KRISPY KREME IS BACK, having filed IPO documents to raise an indicated $100M. Founded in 1937, Krispy Kreme came public in 2000 and was a hot stock for several years. However, very rapid expansion undermined the novelty effect, the Atkins diet craze may have hurt sales, the brand image was undermined by distribution points such as C-stores, and franchisees were further disillusioned by the profit the franchisor made on the distribution of product mix and donut making equipment. (Shades of TCBY!) A stabilization and building effort began in 2005, resulting in JAB Holding taking the Company private in 2016, for $1.35B. Fast forward: the rumored Enterprise Value of the coming IPO is $4B, including $1.2B of debt, $350M of that owed to JAB. The numbers: From 2016 to 2020, Net Revenue increased from $557M to $1.122B (a CAGR of 19.1%), but a large portion of that revenue growth was generated from the buyback (for $465M) of franchised stores. Over the same period, Global Points of Access increased from 5,720 to 8,275. The GAAP loss before taxes increased from $18M in 2018 to$21M in 2019 to $52M in 2020 but Q1’21 showed a GAAP pretax profit of $307k compared to a $12M loss in ’20. Adjusted EBITDA looked (predictably) higher: $128M in 2018, $151M in 2019, $153M in 2020, and $48M in Q1’21, up from $38M. The Global Points of Access grew further in Q1’21, to 9,077, up 9.6% in just three months. As presented early in the 200 page prospectus: “Krispy Kreme doughnuts are ….universally recognized for its melt-in-your-mouth experience. One differentiating aspect …is our Theater Shops with our ‘Hot Now’ light….the most awesome doughnut experience imaginable….we are an omni-channel business, via (1) our Hot Light Theater and Fresh Shops (2) delivered fresh daily through high-traffic grocery and convenience stores (3) e-Commerce and delivery and (4) our new line of packaged sweet treats offered through grocery, mass merchandise and convenience retail locations. In terms of valuation: The rumored $4B valuation, at 25x the Adjusted EBITDA current run rate of about $160M, seems fully valued, to put it charitably, and the outlook is not risk free. When the last IPO took place, in 2000, customers were lined up for blocks around a newly opened location. Not so much today.
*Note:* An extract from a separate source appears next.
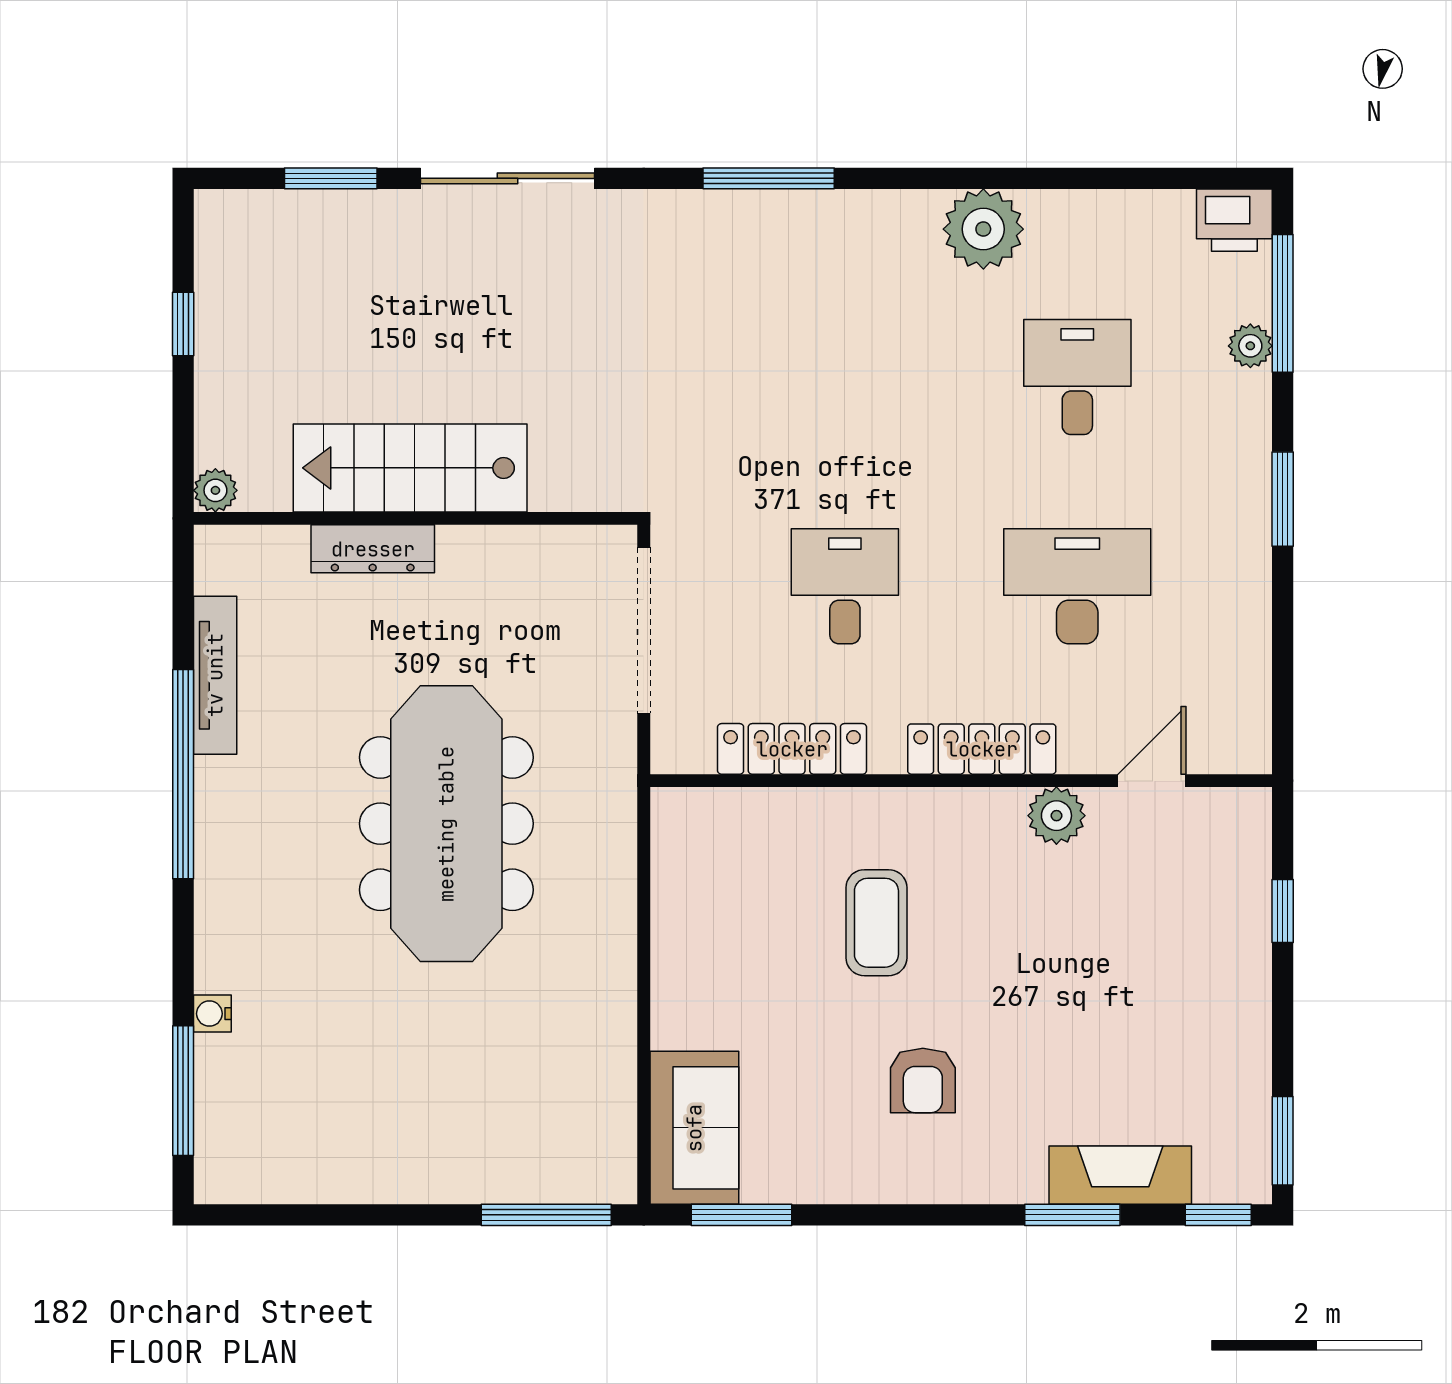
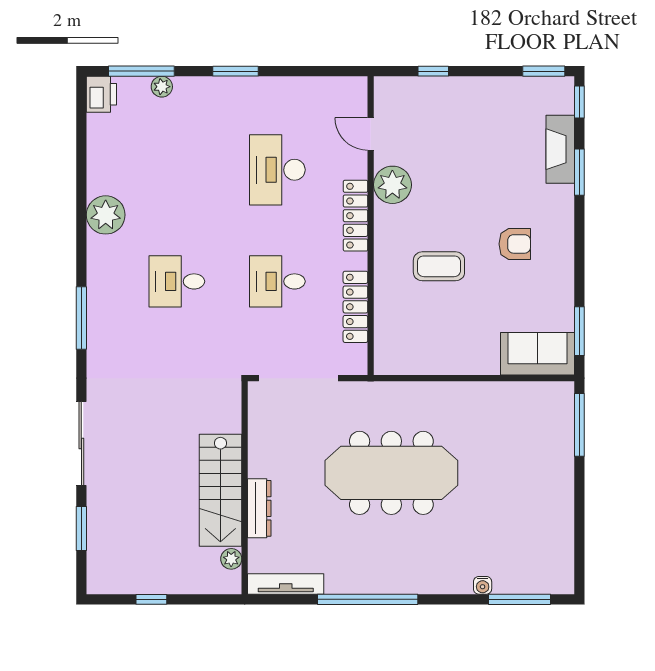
desk: (1077, 377) -> (177, 281), moved
plant: (215, 490) -> (231, 559), moved
tv unit: (215, 675) -> (286, 584), moved
plant: (1056, 816) -> (392, 185), width x1.36, depth x1.36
 THE HOSPITALITY QUOTIENT – “Culture” is an overworked term in the hospitality business. Hard as it is to define, Danny Meyer and Howard Schultz have demonstrated how far a great culture can take you. My wife and daughter think I’m getting a little (or a lot) eccentric. Sometimes, after a service person responds to my thanks with a “no problem” I suggest that something like “my pleasure” is a lot more hospitable, personal, even charming. I feel like I’m doing them a favor, mentoring them if you like, and it costs me nothing. Most often they seem to appreciate it, and respond on my next visit, with “my pleasure” and a smile. Which leads me to my recent visit to Starbucks. The expeditor at the pickup counter, after I thanked him, responded with “my pleasure”. When I complimented him, he said that it was natural for him because he also works at Chick Fil A. So: the $7M per copy that Chic Fil A is doing, in a six day week, is more than double that of McDonald’s, which does a lot more than Burger King or Wendy’s. Maybe there really is something about building, among other things, a warm salutation into the training process. There’s nothing obnoxious about “no problem” but “My Pleasure”, “Always Nice to See You”, “You’re Very Welcome”, “Any Time”, “Come See US Again”, or down south “Y’all Come See Us Again, Y’Hear?” could go a long way. The above does not happen by accident.